* [Assignment] Transcribe each of the entries exactly.

Stored data entries:
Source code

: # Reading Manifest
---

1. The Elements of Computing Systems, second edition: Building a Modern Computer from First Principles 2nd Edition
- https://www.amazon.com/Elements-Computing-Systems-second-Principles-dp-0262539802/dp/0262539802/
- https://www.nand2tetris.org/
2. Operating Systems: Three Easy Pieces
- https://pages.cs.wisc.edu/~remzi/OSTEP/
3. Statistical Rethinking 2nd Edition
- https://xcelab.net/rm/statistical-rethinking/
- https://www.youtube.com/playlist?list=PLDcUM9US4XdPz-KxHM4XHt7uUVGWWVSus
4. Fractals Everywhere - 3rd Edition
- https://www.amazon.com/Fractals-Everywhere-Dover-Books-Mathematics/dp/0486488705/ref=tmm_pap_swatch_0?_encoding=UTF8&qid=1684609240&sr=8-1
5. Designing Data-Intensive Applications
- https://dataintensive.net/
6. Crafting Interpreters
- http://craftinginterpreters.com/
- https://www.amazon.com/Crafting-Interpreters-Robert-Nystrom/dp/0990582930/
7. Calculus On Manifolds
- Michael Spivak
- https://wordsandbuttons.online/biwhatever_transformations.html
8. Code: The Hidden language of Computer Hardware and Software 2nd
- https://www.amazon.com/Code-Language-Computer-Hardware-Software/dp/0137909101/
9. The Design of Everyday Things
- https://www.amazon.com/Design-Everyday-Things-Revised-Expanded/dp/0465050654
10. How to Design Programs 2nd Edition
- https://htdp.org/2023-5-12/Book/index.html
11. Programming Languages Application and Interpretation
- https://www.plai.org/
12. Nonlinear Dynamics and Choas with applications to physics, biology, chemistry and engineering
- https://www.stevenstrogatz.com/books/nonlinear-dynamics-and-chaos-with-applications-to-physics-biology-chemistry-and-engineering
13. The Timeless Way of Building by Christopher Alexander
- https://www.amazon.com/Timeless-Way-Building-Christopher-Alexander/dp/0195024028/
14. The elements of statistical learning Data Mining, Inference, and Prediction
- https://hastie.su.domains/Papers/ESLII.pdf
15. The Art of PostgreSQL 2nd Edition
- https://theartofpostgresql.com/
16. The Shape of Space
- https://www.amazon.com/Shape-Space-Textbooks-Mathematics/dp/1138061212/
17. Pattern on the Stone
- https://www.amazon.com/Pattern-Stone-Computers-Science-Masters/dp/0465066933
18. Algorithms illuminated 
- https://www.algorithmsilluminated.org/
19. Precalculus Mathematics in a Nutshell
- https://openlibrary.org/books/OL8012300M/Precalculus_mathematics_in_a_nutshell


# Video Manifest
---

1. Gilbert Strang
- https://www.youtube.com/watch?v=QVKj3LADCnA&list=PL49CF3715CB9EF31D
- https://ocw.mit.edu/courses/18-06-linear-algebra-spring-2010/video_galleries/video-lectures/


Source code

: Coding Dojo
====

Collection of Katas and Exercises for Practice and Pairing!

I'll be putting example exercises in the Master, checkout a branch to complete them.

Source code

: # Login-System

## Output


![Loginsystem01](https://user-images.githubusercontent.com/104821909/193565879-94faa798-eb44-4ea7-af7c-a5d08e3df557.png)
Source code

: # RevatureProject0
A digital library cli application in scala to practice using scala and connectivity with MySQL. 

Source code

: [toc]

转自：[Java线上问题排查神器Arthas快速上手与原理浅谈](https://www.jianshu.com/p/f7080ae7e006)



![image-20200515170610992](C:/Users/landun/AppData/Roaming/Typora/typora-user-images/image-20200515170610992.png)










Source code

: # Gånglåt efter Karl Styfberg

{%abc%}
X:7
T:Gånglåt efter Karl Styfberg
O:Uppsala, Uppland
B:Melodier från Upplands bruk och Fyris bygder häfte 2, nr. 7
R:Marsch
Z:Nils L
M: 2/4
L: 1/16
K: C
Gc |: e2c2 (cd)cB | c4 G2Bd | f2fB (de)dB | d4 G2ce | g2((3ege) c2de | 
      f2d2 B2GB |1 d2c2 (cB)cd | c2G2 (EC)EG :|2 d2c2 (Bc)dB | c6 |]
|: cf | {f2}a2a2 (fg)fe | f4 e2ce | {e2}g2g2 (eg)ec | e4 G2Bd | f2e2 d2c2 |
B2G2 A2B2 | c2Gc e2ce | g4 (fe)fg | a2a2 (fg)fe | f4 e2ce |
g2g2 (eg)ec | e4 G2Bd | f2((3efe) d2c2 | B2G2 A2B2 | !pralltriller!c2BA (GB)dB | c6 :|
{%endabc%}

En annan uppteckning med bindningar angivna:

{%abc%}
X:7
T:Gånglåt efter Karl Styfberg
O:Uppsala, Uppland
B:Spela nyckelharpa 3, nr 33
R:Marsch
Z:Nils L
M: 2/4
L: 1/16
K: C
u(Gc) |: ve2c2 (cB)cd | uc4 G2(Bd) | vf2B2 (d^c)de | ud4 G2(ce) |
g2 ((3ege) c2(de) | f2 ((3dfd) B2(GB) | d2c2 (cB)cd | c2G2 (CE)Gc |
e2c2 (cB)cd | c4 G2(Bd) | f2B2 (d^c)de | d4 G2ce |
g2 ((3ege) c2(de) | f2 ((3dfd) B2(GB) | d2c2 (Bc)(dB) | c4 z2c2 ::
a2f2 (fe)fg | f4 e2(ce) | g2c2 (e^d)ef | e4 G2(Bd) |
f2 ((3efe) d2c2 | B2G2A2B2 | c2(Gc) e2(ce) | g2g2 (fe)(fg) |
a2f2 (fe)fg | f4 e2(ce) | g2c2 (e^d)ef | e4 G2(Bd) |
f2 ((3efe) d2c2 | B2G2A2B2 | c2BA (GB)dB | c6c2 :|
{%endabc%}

* [Exercise solution]
Source code

: # Reading Manifest
---

1. The Elements of Computing Systems, second edition: Building a Modern Computer from First Principles 2nd Edition
- https://www.amazon.com/Elements-Computing-Systems-second-Principles-dp-0262539802/dp/0262539802/
- https://www.nand2tetris.org/
2. Operating Systems: Three Easy Pieces
- https://pages.cs.wisc.edu/~remzi/OSTEP/
3. Statistical Rethinking 2nd Edition
- https://xcelab.net/rm/statistical-rethinking/
- https://www.youtube.com/playlist?list=PLDcUM9US4XdPz-KxHM4XHt7uUVGWWVSus
4. Fractals Everywhere - 3rd Edition
- https://www.amazon.com/Fractals-Everywhere-Dover-Books-Mathematics/dp/0486488705/ref=tmm_pap_swatch_0?_encoding=UTF8&qid=1684609240&sr=8-1
5. Designing Data-Intensive Applications
- https://dataintensive.net/
6. Crafting Interpreters
- http://craftinginterpreters.com/
- https://www.amazon.com/Crafting-Interpreters-Robert-Nystrom/dp/0990582930/
7. Calculus On Manifolds
- Michael Spivak
- https://wordsandbuttons.online/biwhatever_transformations.html
8. Code: The Hidden language of Computer Hardware and Software 2nd
- https://www.amazon.com/Code-Language-Computer-Hardware-Software/dp/0137909101/
9. The Design of Everyday Things
- https://www.amazon.com/Design-Everyday-Things-Revised-Expanded/dp/0465050654
10. How to Design Programs 2nd Edition
- https://htdp.org/2023-5-12/Book/index.html
11. Programming Languages Application and Interpretation
- https://www.plai.org/
12. Nonlinear Dynamics and Choas with applications to physics, biology, chemistry and engineering
- https://www.stevenstrogatz.com/books/nonlinear-dynamics-and-chaos-with-applications-to-physics-biology-chemistry-and-engineering
13. The Timeless Way of Building by Christopher Alexander
- https://www.amazon.com/Timeless-Way-Building-Christopher-Alexander/dp/0195024028/
14. The elements of statistical learning Data Mining, Inference, and Prediction
- https://hastie.su.domains/Papers/ESLII.pdf
15. The Art of PostgreSQL 2nd Edition
- https://theartofpostgresql.com/
16. The Shape of Space
- https://www.amazon.com/Shape-Space-Textbooks-Mathematics/dp/1138061212/
17. Pattern on the Stone
- https://www.amazon.com/Pattern-Stone-Computers-Science-Masters/dp/0465066933
18. Algorithms illuminated 
- https://www.algorithmsilluminated.org/
19. Precalculus Mathematics in a Nutshell
- https://openlibrary.org/books/OL8012300M/Precalculus_mathematics_in_a_nutshell


# Video Manifest
---

1. Gilbert Strang
- https://www.youtube.com/watch?v=QVKj3LADCnA&list=PL49CF3715CB9EF31D
- https://ocw.mit.edu/courses/18-06-linear-algebra-spring-2010/video_galleries/video-lectures/


Source code

: Coding Dojo
====

Collection of Katas and Exercises for Practice and Pairing!

I'll be putting example exercises in the Master, checkout a branch to complete them.

Source code

: # Login-System

## Output


![Loginsystem01](https://user-images.githubusercontent.com/104821909/193565879-94faa798-eb44-4ea7-af7c-a5d08e3df557.png)
Source code

: # RevatureProject0
A digital library cli application in scala to practice using scala and connectivity with MySQL. 

Source code

: [toc]

转自：[Java线上问题排查神器Arthas快速上手与原理浅谈](https://www.jianshu.com/p/f7080ae7e006)



![image-20200515170610992](C:/Users/landun/AppData/Roaming/Typora/typora-user-images/image-20200515170610992.png)










Source code

: # Gånglåt efter Karl Styfberg

{%abc%}
X:7
T:Gånglåt efter Karl Styfberg
O:Uppsala, Uppland
B:Melodier från Upplands bruk och Fyris bygder häfte 2, nr. 7
R:Marsch
Z:Nils L
M: 2/4
L: 1/16
K: C
Gc |: e2c2 (cd)cB | c4 G2Bd | f2fB (de)dB | d4 G2ce | g2((3ege) c2de | 
      f2d2 B2GB |1 d2c2 (cB)cd | c2G2 (EC)EG :|2 d2c2 (Bc)dB | c6 |]
|: cf | {f2}a2a2 (fg)fe | f4 e2ce | {e2}g2g2 (eg)ec | e4 G2Bd | f2e2 d2c2 |
B2G2 A2B2 | c2Gc e2ce | g4 (fe)fg | a2a2 (fg)fe | f4 e2ce |
g2g2 (eg)ec | e4 G2Bd | f2((3efe) d2c2 | B2G2 A2B2 | !pralltriller!c2BA (GB)dB | c6 :|
{%endabc%}

En annan uppteckning med bindningar angivna:

{%abc%}
X:7
T:Gånglåt efter Karl Styfberg
O:Uppsala, Uppland
B:Spela nyckelharpa 3, nr 33
R:Marsch
Z:Nils L
M: 2/4
L: 1/16
K: C
u(Gc) |: ve2c2 (cB)cd | uc4 G2(Bd) | vf2B2 (d^c)de | ud4 G2(ce) |
g2 ((3ege) c2(de) | f2 ((3dfd) B2(GB) | d2c2 (cB)cd | c2G2 (CE)Gc |
e2c2 (cB)cd | c4 G2(Bd) | f2B2 (d^c)de | d4 G2ce |
g2 ((3ege) c2(de) | f2 ((3dfd) B2(GB) | d2c2 (Bc)(dB) | c4 z2c2 ::
a2f2 (fe)fg | f4 e2(ce) | g2c2 (e^d)ef | e4 G2(Bd) |
f2 ((3efe) d2c2 | B2G2A2B2 | c2(Gc) e2(ce) | g2g2 (fe)(fg) |
a2f2 (fe)fg | f4 e2(ce) | g2c2 (e^d)ef | e4 G2(Bd) |
f2 ((3efe) d2c2 | B2G2A2B2 | c2BA (GB)dB | c6c2 :|
{%endabc%}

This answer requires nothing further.